Der Bau der Hochgeschwindigkeitsstrecke von Belgrad nach Budapest ist das größte Infrastrukturprojekt in diesem Teil Europas, sagte die serbische Ministerin für Bau, Verkehr und Infrastruktur Zorana Mihajlovic. Sie kündigte zugleich ein trilaterales Ministertreffen von Serbien, China und Ungar am Freitag, 5. Juli in Belgrad mit diesem wichtigen Projekt als Hauptthema an.

In einem Interview für RTS erklärte sich, dass es um ein finanziell anspruchsvolles Projekt gehe, das Serbien fast 2 Mrd. USD, und insgesamt 4 Mrd. USD kosten werde.

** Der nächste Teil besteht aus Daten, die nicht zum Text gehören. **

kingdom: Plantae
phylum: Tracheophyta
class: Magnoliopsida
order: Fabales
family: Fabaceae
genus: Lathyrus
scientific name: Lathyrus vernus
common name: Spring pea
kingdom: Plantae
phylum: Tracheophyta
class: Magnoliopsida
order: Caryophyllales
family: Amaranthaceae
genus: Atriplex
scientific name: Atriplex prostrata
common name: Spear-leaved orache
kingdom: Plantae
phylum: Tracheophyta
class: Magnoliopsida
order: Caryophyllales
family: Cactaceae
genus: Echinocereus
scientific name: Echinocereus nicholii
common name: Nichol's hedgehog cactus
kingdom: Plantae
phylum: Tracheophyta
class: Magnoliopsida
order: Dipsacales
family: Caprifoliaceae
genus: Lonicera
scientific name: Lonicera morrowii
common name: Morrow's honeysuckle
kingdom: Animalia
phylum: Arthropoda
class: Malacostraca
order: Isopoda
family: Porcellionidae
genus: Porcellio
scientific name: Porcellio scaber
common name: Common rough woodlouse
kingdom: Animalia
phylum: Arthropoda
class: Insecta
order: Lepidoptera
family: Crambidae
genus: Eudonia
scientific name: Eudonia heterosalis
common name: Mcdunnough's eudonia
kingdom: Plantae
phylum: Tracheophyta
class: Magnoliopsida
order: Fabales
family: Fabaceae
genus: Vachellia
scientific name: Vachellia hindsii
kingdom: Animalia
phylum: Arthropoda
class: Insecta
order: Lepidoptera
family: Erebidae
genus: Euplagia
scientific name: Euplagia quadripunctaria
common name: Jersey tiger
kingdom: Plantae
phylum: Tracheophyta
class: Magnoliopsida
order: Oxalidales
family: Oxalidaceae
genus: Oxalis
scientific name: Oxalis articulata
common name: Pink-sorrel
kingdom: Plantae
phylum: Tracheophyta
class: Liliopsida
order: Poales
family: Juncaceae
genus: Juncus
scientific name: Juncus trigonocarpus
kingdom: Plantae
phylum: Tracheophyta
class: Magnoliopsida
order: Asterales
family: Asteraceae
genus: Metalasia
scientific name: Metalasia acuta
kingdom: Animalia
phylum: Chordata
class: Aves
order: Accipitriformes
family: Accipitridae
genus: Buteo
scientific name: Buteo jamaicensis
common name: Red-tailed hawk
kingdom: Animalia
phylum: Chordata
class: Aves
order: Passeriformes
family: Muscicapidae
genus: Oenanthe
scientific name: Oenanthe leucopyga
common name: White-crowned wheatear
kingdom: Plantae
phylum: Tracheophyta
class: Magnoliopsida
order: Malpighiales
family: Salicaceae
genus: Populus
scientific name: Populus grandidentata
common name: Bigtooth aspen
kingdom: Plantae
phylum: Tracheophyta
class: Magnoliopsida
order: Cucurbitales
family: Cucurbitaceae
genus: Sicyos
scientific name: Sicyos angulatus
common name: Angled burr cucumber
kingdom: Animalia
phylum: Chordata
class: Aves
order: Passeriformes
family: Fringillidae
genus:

- In Serbien läuft alles nach Plan, derzeit werdne zwei Abschnitte, Belgrad-Stara Pazova und Stara Pazova-Novi Sad, gebaut. Im nächsten Jahr erwarten wir den Baubeginn für den dritten Teilabschnitt, Novi Sad-Subotica. Morgen werden wir die Möglichkeit besprechen, weitere zwei Länder, Nordmazedonien und Griechenland, in die Realisierung dieses Projekts als Teil der globalen Belt-and-Road-Initiative einzuschließen - sagte sie.

Serbien habe bewiesen, dass es die vereinbarte Dynamik einhalten könne, insbesondere wenn es um den Schienenverkehr geht, sagte die stellvertretende Ministerpräsidentin und fügte hinzu, dass bis Ende dieses Jahres insgesamt 700 km Bahnstrecken rekonstruiert werden sollen. Sie sagte auch, sie hoffe, dass Nordmazedonein und Griechenland trotz aller Probleme Interesse an diesem Projekt zeigen würden.

- Serbien ist politisch und finanziell stabil, mit dem größten Zufluss ausländischer Investitionen. Es ist in unserem Interesse, Nordmazedonien und Griechenland zur Realisierung dieses Projekts zu ermutigen, denn es reicht nicht aus, eine Hochgeschwindigkeitsbahn nur von Belgrad nach Budapest zu haben. Wir wollen den gesamten Kroridor bilden - sagte sie.